An der Grenze das letzte Geld geraubt

■ Täglich treffen Flüchtlinge aus dem Kosovo in Bosnien ein. 8.000 sollen sich bereits dort aufhalten. Doch auch die Rückkehrer warten auf Hilfe

Sarajevo (taz) – Auf dem Vorplatz des Flüchtlingslagers tummeln sich Kinder. Im langgezogenen Flachbau, der als Unterkunft für die Flüchtlinge dient, sind vor allem Frauen anzutreffen. Insgesamt 83 Menschen sind aus den zerstörten Gebieten Kosovos in dieses Tal nahe der bosnischen Hauptstadt Sarajevo gekommen.

Die Frauen wollen ihre Namen nicht nennen – aus Angst um ihre Angehörigen, die im Kosovo geblieben sind. Und sie sind mißtrauisch. Gerüchte machen die Runde, daß serbische Kosovaren, die perfekt albanisch sprechen, sich im Auftrag des serbischen Geheimdienstes unter die Flüchtlinge in Bosnien mischen. Doch langsam entspannt sich die Atmosphäre.

Sie kämen aus Dörfern in der Nähe der Städte Kosovoska Mitrovica und Przren. Vor Wochen schon seien sie in diese Städte geflohen, hätten Unterschupf bei Freunden und Verwandten gefunden, nachdem ihre Dörfer von den serbischen Truppen niedergebrannt worden waren, erzählt eine Frau. Als die serbischen Polizisten begannen, jedes Haus in ihren Städten zu durchsuchen, seien sie mit den Kindern von Priština aus nach Sarajevo gefahren.
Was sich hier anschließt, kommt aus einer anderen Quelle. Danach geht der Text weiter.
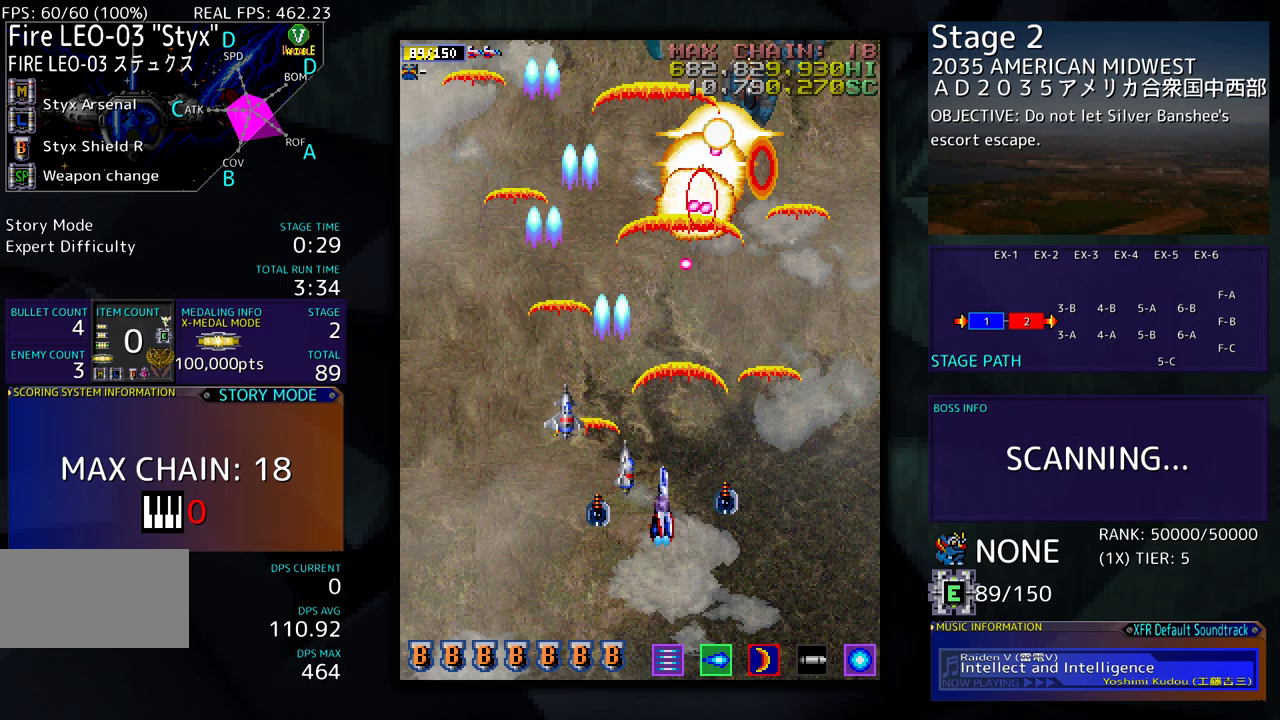
{"buttons": ["DPAD_DOWN"], "events": [[50, "DPAD_LEFT", "up"], [83, "DPAD_RIGHT", "down"], [183, "DPAD_RIGHT", "up"], [200, "DPAD_LEFT", "down"], [233, "DPAD_DOWN", "up"], [267, "DPAD_DOWN", "down"], [417, "DPAD_LEFT", "up"]]}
„Mein Mann wurde verhaftet“, berichtet eine ehemalige Lehrerin aus Kosovska Mitrovica. Der Mann ihrer Nachbarin konnte noch fliehen. Gemeinsam kauften die beiden Frauen die Karten für den Bus. „50 Mark kostete das, als der Bus losfahren sollte, verlangte der Fahrer noch 100 Mark pro Kopf zusätzlich.“ In Priboj, an der Grenze Serbiens zu Bosnien-Herzegowina, seien alle Passagiere durchsucht, ihr restliches Geld von den Zöllnern geraubt worden.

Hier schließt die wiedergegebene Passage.